A federal judge approved Volkswagen’s $15 billion settlement with the U.S. government Tuesday, essentially forcing the company to buy back vehicles caught up in last year’s emission scandal.
The record settlement, approved by U.S. District Court of San Francisco Judge Charles Breyer, directs the German automaker to buy back the nearly 500,000 diesel powered vehicles tainted with so-called defeat devices to fool emission tests.
The buybacks range from $12,475 to $44,176, USA Today reported Tuesday.
The deal, which sets aside $10 billion to fix or buy back the 482,000 tainted diesel vehicles, represents the largest automotive settlement in history.

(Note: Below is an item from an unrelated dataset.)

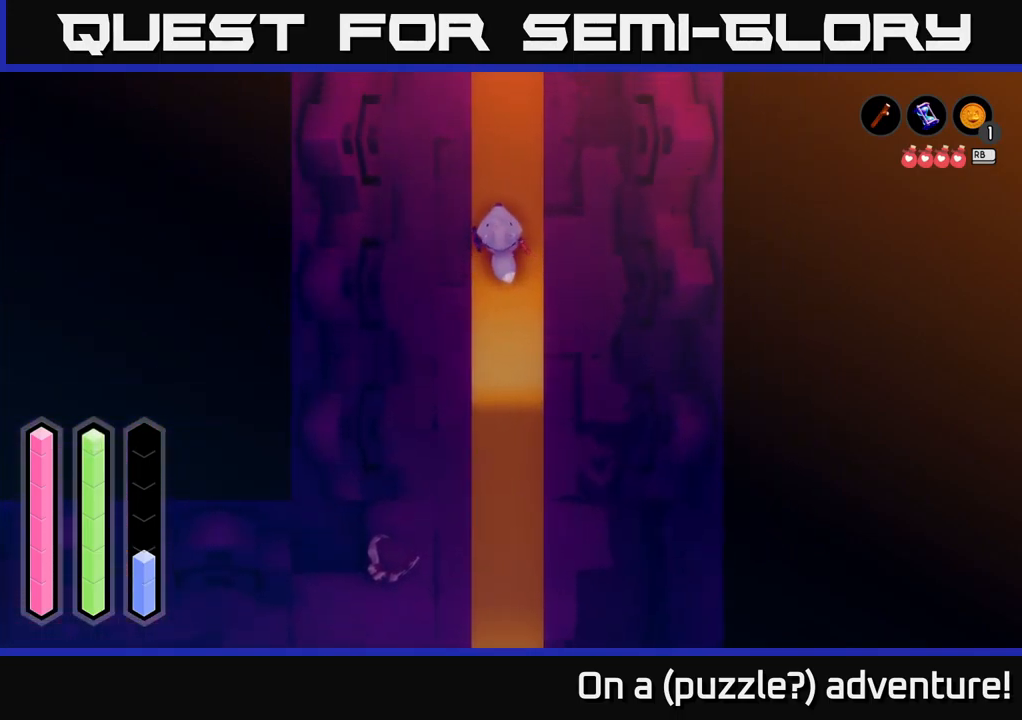
{"buttons": ["A"], "left_stick": "up-left", "right_stick": "center", "events": [[416, "left_stick", "up-left"]]}
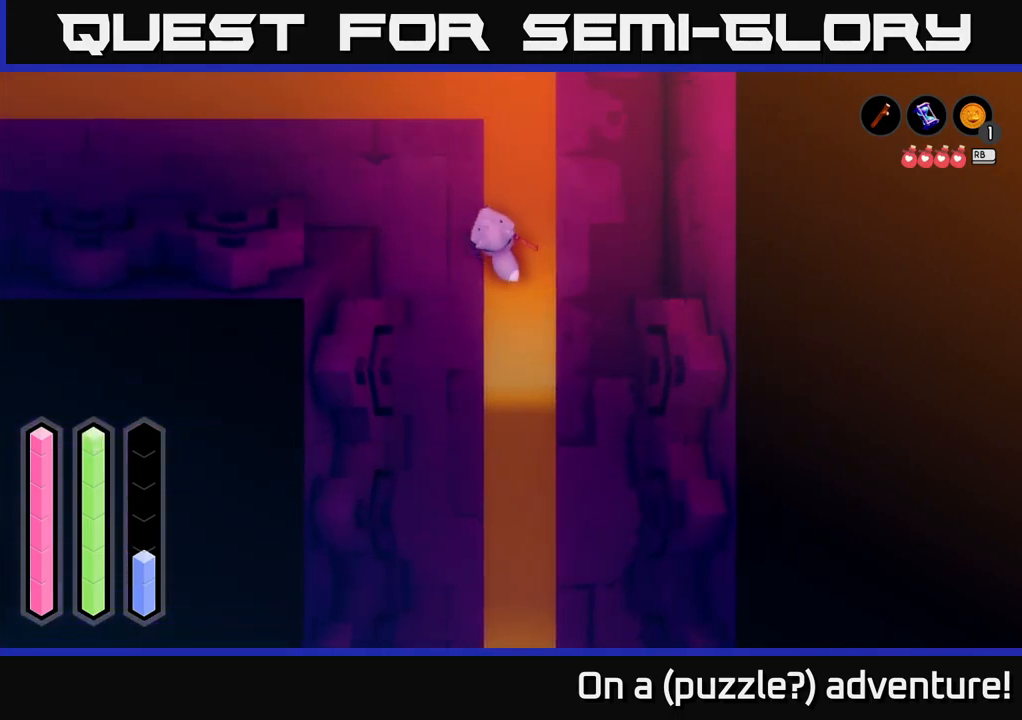
{"buttons": ["A"], "left_stick": "left", "right_stick": "center", "events": [[316, "left_stick", "left"]]}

Customers can either sell their cars back to the German auto company or have them repaired.
VW affixed its clean diesel vehicles with the tainted software. About 585,000 vehicles in the U.S. and 11 million vehicles worldwide have the software.
Regardless of the customer’s decision, they will receive a payment of $5,100 to $10,000, the source told reporters in July.

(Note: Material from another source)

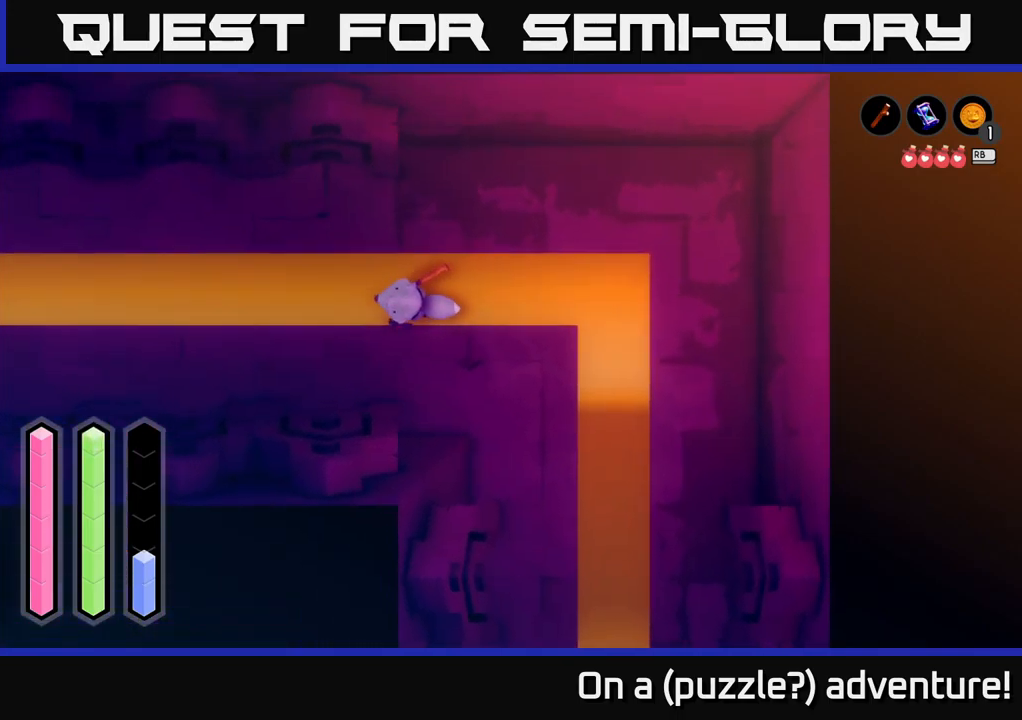
{"buttons": ["A"], "left_stick": "left", "right_stick": "center", "events": []}
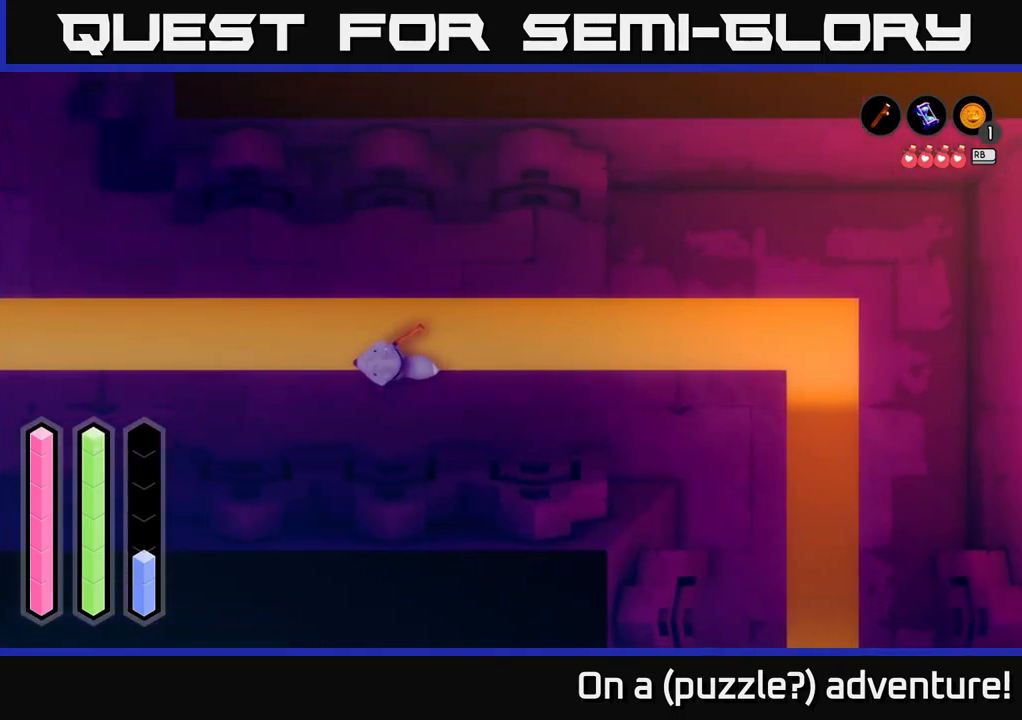
{"buttons": ["A"], "left_stick": "left", "right_stick": "center", "events": []}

Audi vehicles were fitted with a device in 1999 to stop a “disagreeable noise” the vehicles made during startup, which then resulted in fuel flooding the car’s system, causing them to run afoul of Europe’s fuel emission standards.
A lawsuit filed in July found that VW installed the cheating software that deactivated the new injection technology during road testing situations. That technology would end up in all the cars tainted with the devices from model year 2004 to 2008.
VW admitted in September to installing so-called defeat devices in hundreds of thousands of diesel-powered vehicles in the U.S.